| GOAL OF THE EXERCISE |
Please turn the lines of the listing below into a numbered list, skipping any blank lines. Leave the pictures out of your answer.

| DATASET CONTENT |

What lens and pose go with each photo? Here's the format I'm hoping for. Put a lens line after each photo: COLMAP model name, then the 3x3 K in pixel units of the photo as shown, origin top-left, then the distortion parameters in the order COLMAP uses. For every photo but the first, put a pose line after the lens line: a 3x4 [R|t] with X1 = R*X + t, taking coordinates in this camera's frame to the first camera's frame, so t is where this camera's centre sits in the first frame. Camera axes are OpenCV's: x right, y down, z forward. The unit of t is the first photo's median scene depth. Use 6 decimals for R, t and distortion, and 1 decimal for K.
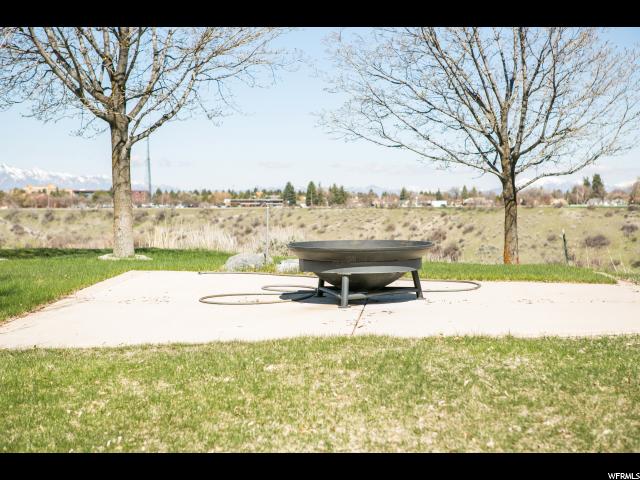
lens RADIAL K [[1153.1, 0, 323.9], [0, 1153.1, 239.2], [0, 0, 1]] dist [0.091888, 0.000000]
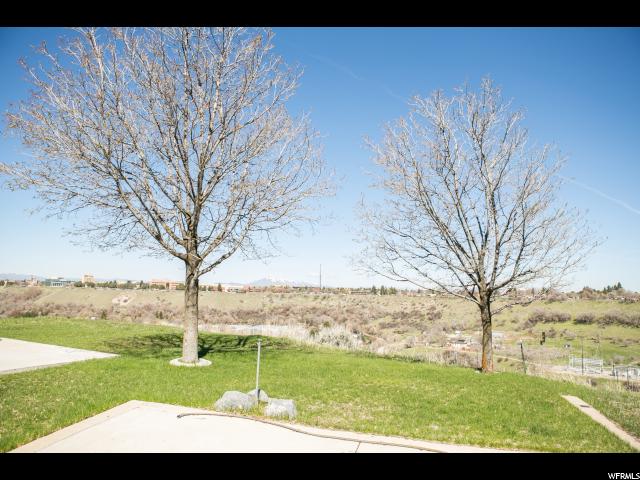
lens RADIAL K [[437.5, 0, 332.5], [0, 437.5, 250.0], [0, 0, 1]] dist [-0.066160, 0.033401]
pose [[0.991694, 0.013047, -0.127954, 0.044976], [-0.029303, 0.991597, -0.126000, -0.047678], [0.125235, 0.128702, 0.983744, 0.460507]]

| ANSWER TO THIS TASK |
1. What lens and pose go with each photo? Here's the format I'm hoping for. Put a lens line after each photo: COLMAP model name, then the 3x3 K in pixel units of the photo as shown, origin top-left, then the distortion parameters in the order COLMAP uses. For every photo but the first, put a pose line after the lens line: a 3x4 [R|t] with X1 = R*X + t, taking coordinates in this camera's frame to the first camera's frame, so t is where this camera's centre sits in the first frame. Camera axes are OpenCV's: x right, y down, z forward. The unit of t is the first photo's median scene depth. Use 6 decimals for R, t and distortion, and 1 decimal for K.
2. lens RADIAL K [[1153.1, 0, 323.9], [0, 1153.1, 239.2], [0, 0, 1]] dist [0.091888, 0.000000]
3. lens RADIAL K [[437.5, 0, 332.5], [0, 437.5, 250.0], [0, 0, 1]] dist [-0.066160, 0.033401]
4. pose [[0.991694, 0.013047, -0.127954, 0.044976], [-0.029303, 0.991597, -0.126000, -0.047678], [0.125235, 0.128702, 0.983744, 0.460507]]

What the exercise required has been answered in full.